画像認識やマッチングなど今や人工知能(AI)はさまざまな場所で活用されています。それはアートの世界でも同様です。しかし、アート界で「AI」といってもイメージしにくい人もいるかもしれません。アート界で注目を浴びているAI技術について解説していきます。

アートとAIが融合した美術展も開催

AI,モネ,睡蓮
(画像=Everett - Art/Shutterstock.com)

東京・六本木の森美術館で「未来と芸術展:AI、ロボット、都市、生命――人は明日どう生きるのか」が2019年11月19日~2020年3月29日まで開催されています。AIとアートという相反するように見える2つを結びつけた美術展です。100点を超えるプロジェクトや作品は、AIやバイオ技術、ロボット工学、AR(拡張現実)といったテクノロジーとその影響を受けて生まれたものです。

この美術展では、AIがアートにもたらす影響をつぶさに見ることができます。特筆すべきは出展アーティストです。著名なアーティストと共に「Archiphiliaプロジェクト・チーム(竹中工務店)」「エンタテインメントロボット aibo」など企業名や商品名が並びます。美術展の概念を打ち破るこの展示会は、タイトルもIBMが開発したAI「IBM Watson」とのコラボレーションにより命名したものです。

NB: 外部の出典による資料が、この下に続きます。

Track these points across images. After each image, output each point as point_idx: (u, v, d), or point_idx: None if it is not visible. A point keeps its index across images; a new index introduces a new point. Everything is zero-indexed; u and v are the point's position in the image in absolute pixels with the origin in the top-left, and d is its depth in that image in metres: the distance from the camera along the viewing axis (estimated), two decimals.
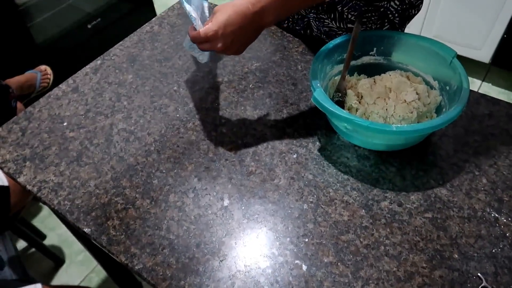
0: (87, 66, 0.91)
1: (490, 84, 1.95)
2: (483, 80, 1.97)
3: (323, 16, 0.86)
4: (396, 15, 0.82)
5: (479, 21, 1.73)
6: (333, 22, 0.85)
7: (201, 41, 0.63)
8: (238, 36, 0.63)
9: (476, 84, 1.95)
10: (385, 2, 0.79)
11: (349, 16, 0.82)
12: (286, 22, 0.98)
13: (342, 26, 0.84)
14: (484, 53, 1.82)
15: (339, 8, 0.81)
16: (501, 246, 0.57)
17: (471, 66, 1.95)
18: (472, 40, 1.81)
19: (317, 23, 0.89)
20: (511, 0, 1.61)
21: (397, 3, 0.80)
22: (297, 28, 0.97)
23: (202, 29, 0.62)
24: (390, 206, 0.63)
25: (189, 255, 0.59)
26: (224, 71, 0.87)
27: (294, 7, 0.66)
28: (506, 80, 1.95)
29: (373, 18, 0.82)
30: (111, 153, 0.73)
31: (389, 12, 0.81)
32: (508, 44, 1.74)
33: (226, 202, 0.65)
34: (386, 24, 0.83)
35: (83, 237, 0.93)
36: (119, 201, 0.66)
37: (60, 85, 0.88)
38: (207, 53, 0.71)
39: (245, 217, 0.63)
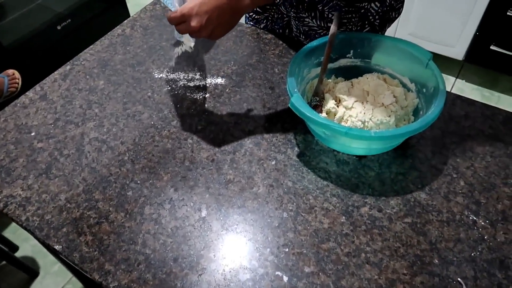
0: (55, 72, 0.87)
1: (463, 81, 1.99)
2: (457, 77, 2.01)
3: (303, 15, 0.84)
4: (377, 17, 0.81)
5: (452, 20, 1.76)
6: (313, 20, 0.84)
7: (177, 22, 0.63)
8: (212, 16, 0.62)
9: (450, 81, 1.99)
10: (366, 3, 0.79)
11: (330, 15, 0.81)
12: (265, 21, 0.97)
13: (322, 25, 0.83)
14: (457, 50, 1.86)
15: (320, 7, 0.80)
16: (479, 250, 0.57)
17: (445, 63, 1.99)
18: (446, 38, 1.84)
19: (297, 22, 0.88)
20: None
21: (378, 4, 0.80)
22: (276, 27, 0.96)
23: (179, 8, 0.62)
24: (370, 212, 0.62)
25: (166, 270, 0.57)
26: (199, 76, 0.85)
27: None
28: (479, 77, 1.99)
29: (353, 20, 0.81)
30: (82, 164, 0.70)
31: (369, 14, 0.80)
32: (480, 41, 1.77)
33: (204, 213, 0.63)
34: (367, 26, 0.83)
35: (55, 252, 0.89)
36: (91, 215, 0.63)
37: (27, 93, 0.83)
38: (192, 40, 0.75)
39: (224, 228, 0.61)
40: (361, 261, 0.57)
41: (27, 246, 1.48)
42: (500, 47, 1.73)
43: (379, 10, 0.80)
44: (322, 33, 0.86)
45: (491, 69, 1.87)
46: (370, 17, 0.81)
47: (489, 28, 1.72)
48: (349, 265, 0.56)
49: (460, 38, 1.80)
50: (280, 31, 0.96)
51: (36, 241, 1.44)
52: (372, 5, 0.79)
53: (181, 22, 0.63)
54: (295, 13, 0.86)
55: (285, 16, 0.93)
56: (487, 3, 1.64)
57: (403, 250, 0.58)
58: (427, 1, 1.76)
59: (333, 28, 0.73)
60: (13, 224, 1.54)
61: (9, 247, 1.44)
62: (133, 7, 2.32)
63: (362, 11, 0.80)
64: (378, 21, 0.82)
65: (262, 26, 0.99)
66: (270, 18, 0.96)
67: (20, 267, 1.36)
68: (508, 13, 1.61)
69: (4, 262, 1.43)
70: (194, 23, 0.61)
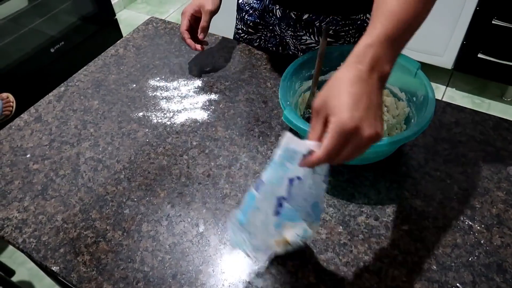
0: (50, 94, 0.88)
1: (454, 89, 2.02)
2: (447, 85, 2.04)
3: (300, 33, 0.86)
4: None
5: (440, 30, 1.80)
6: (311, 37, 0.85)
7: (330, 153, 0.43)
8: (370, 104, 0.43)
9: (441, 90, 2.02)
10: (361, 15, 0.81)
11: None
12: (257, 40, 0.98)
13: (320, 40, 0.85)
14: (446, 59, 1.89)
15: (317, 24, 0.82)
16: (476, 254, 0.58)
17: (435, 72, 2.02)
18: (434, 48, 1.87)
19: (294, 41, 0.89)
20: (468, 8, 1.68)
21: None
22: (269, 45, 0.97)
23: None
24: (367, 221, 0.62)
25: (165, 287, 0.57)
26: (193, 93, 0.86)
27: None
28: (468, 84, 2.02)
29: (351, 32, 0.83)
30: (78, 184, 0.70)
31: (365, 25, 0.83)
32: (468, 50, 1.81)
33: (201, 228, 0.63)
34: None
35: (52, 274, 0.88)
36: (89, 235, 0.63)
37: (21, 115, 0.84)
38: (262, 257, 0.53)
39: (222, 242, 0.61)
40: (360, 270, 0.57)
41: (24, 270, 1.46)
42: (487, 55, 1.76)
43: None
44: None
45: (479, 76, 1.90)
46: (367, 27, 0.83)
47: (475, 37, 1.75)
48: (348, 275, 0.56)
49: (448, 48, 1.84)
50: (273, 48, 0.98)
51: (32, 265, 1.42)
52: (368, 15, 0.82)
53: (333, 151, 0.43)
54: (292, 31, 0.87)
55: (277, 36, 0.94)
56: (472, 13, 1.68)
57: (401, 257, 0.58)
58: None
59: (322, 41, 0.75)
60: (9, 248, 1.52)
61: (5, 272, 1.42)
62: (125, 27, 2.35)
63: (359, 22, 0.82)
64: None
65: (255, 45, 1.00)
66: (263, 38, 0.97)
67: None
68: (493, 22, 1.65)
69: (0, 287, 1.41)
70: (367, 128, 0.42)
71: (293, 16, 0.84)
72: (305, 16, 0.82)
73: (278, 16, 0.87)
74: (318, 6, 0.81)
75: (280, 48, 0.97)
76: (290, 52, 0.94)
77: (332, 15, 0.81)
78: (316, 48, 0.87)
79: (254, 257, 0.50)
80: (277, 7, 0.85)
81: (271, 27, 0.93)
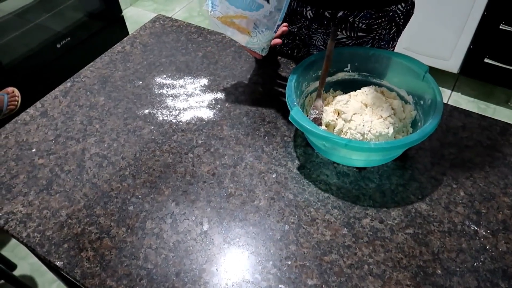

AIによるアート作品は、海外でも人気を集めています。2019年6月にはニューヨークのクリスティーズで「アート+テックサミット」が開催されアートにおけるAI活用の方法を紹介し人気を集めました。実際にAIを使ったアート作品も登場しています。2018年10月にはニューヨークのクリスティーズにおいてAIで描かれた絵画が約4,900万円で落札されたというから驚きです。

作者はフランスのアートグループObviousで「Generative Adversarial Network」アルゴリズムを使って描いたとしています。

真贋判定も可能、美術界に役立つAIが続々登場

作品を生み出す一方でAIに期待されているのがアート界に役立つことです。なかでも注目を集めているのが機械学習による画像認識といわれています。大量にある画像データを学習することでアーティストごとの作品分析や年代別の仕分けなどが可能です。それに伴いアーティスト自身や作品の研究は大きく進化することが予想されます。

また作品の真贋判定にも利用できることが分かってきました。AIにアーティストの筆致を学習させることで機械的に真贋を判定するエンジンが開発され、その精度は約8割に達しているともいわれています。同様に美術館運営自体にもAIは活用できます。カメラと組み合わせて来場者の行動を分析したり表情を読み取ったりすることで来場者の感情を認識することも可能です。

人の流れを理解することで「作品の並びを入れ替える」「アートショップの品ぞろえを変更する」「動員数を伸ばす」「売り上げのアップを図る」などの効果も期待できます。多方面で活躍が期待されるAIですが、6月には大きな偉業を成し遂げました。それは、モネの大作『睡蓮、柳の反映」の修復です。川崎造船所(現・川崎重工業)の初代社長である松方幸次郎氏のコレクションだった『睡蓮、柳の反映』は、2016年に約60年ぶりに発見された時点で画布の上半分近くが欠損していました。

それを国立西洋美術館と凸版印刷は、推定復元を実施したのです。色彩を推定する手がかりとしてAI技術が活用されています。モネの作品から彩色パターンをAIに学習させ一部の色彩情報と合わせて全体の色彩を推定。見事によみがえらせ国立西洋美術館で開催された「国立西洋美術館開館60周年記念 松方コレクション展」でその姿を公開しました。

AIは人々の身近な生活を変えていきますが、アートの世界にも同様の変化をもたらしています。ゴッホやピカソといった芸術家たちが描いた作品を寸分違わずAIが再現する……そんな未来が訪れるかもしれません。また人には到底思いもつかないような新しいタイプのアート作品をAIの発案で制作するといった可能性も十分に秘めています。